[Chapter I, Chapter II, Chapter III, Chapter IV, Chapter V, Chapter VI , Chapter VII, Chapter VIII, Chapter IX, Chapter X, Chapter XI, Chapter XII, Chapter XIII, Chapter XIV and Chapter XV in case you missed them.]
While they were still digesting Zelda’s Sherry tray bombshell, and knowing that the thorough search for it would take many hours or even days, DCI Fritz picked up his reporting with the results of his team’s meetings with the candidates whose file folders were on Cummins’ desk when he died. These were the rejected candidates with those color-coded tick marks on their file tabs.
According to his team, all of the candidates who had been rejected were members of one or more of the protected classes whose definitions Ms. Patel had provided before his team began their interviews or members of a demographic group which, while not protected by regulation, was a major focus of Great Software’s diversity and inclusion program. That in itself was very revealing because, although his team were not trained recruiters, the combination of the candidate CVs and how well they handled their interviews suggested that at least some of them should have been offered positions.
And there was one more thing. In each case, where an otherwise qualified looking candidate — at least on paper — was turned down, it was Mr. Cummins, so not the hiring manager as had been the more usual procedure, who spoke with them and apologized, apparently sincerely, that they had not been offered a position. Reasons for their not being given an offer ranged from budgetary considerations and more experience desired to the position having already been filled or that the candidate was not a good cultural fit for the team, all vaguely stated and with no detail offered. Several of the candidates had commented that, in their experience, such feedback made them suspect discriminatory hiring practices, but it wasn’t a point that any of them intended to push lest it cost them other opportunities.
Ms. Patel picked up at this point and reported on her meetings with a number of the tick-marked hiring managers. She had known many of them for years so was not surprised that they were as mystified (or at least appeared to be) as the candidates were about why specific candidates had not been forwarded by Mr. Cummins with a recommendation to hire. Here too a series of vaguely stated reasons were given, e.g. failed background check, candidate decided to accept another offer, and maximum allowed salary range was well below candidate’s expectations. Of particular concern to Ms. Patel was that these hiring managers were losing valuable business results because it was taking so long to fill key positions.
Sitting quietly while Fritz and Patel shared what they had learned, Zelda found herself with a new train of thought. Why would Cummins be rejecting at least superficially well-suited candidates for key positions with vague explanations to both hiring managers and the candidates themselves? Knowing the pressure that the open chief architect position was placing on her project’s chances of success, she understood that her fellow hiring managers would also be feeling that pressure and would be relaying it to Mr. Cummins, as she had been doing, on a regular basis. So why would a recruiter, whose raison d’etre was to satisfy the hiring needs of people like her, appear to be using phony explanations to cover up an apparently discriminatory recruiting process whose results were putting his own success, even his employment, in jeopardy?

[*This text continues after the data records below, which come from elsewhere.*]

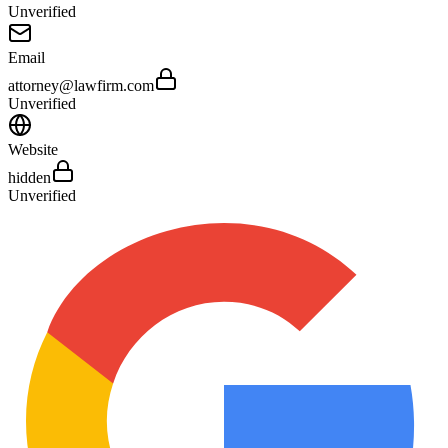
Unverified
Email
attorney@lawfirm.com
Unverified
Website
hidden
Unverified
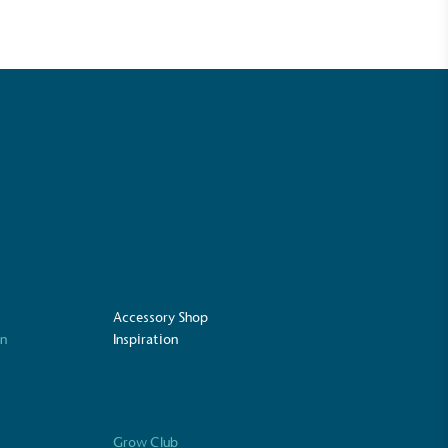
Accessory Shop
UK Made
on
Inspiration
ufactures its products in the United
Grow Club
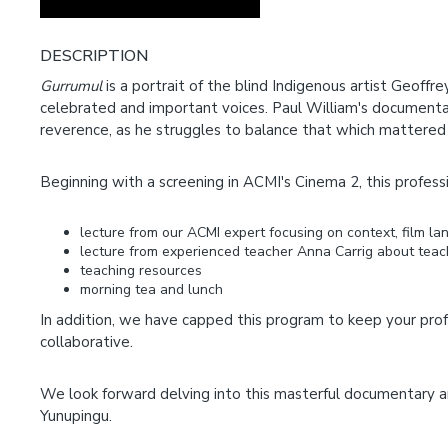
DESCRIPTION
Gurrumul
is a portrait of the blind Indigenous artist Geoffr
celebrated and important voices. Paul William's documentary
reverence, as he struggles to balance that which mattered
Beginning with a screening in ACMI's Cinema 2, this professi
lecture from our ACMI expert focusing on context, film 
lecture from experienced teacher Anna Carrig about teac
teaching resources
morning tea and lunch
In addition, we have capped this program to keep your pro
collaborative.
We look forward delving into this masterful documentary a
Yunupingu.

At least to Zelda, this looked as though Mr. Cummins was acting against his own self interest, and that led her to another thought. The only explanation Zelda could come up with was that Mr. Cummins’ behavior was in response to pressure from someone with greater negative influence, even power, over Mr. Cummins than the inner-directed pressure she had always seen in him to be responsive, first and foremost, to his customers, so to those hiring managers. But how could someone have that much influence or control over Mr. Cummins? And who could that someone be? When Fritz and Patel had wound down a bit, Zelda shared these thoughts with some trepidation, fearing that the other two would think she’d been reading too many thrillers.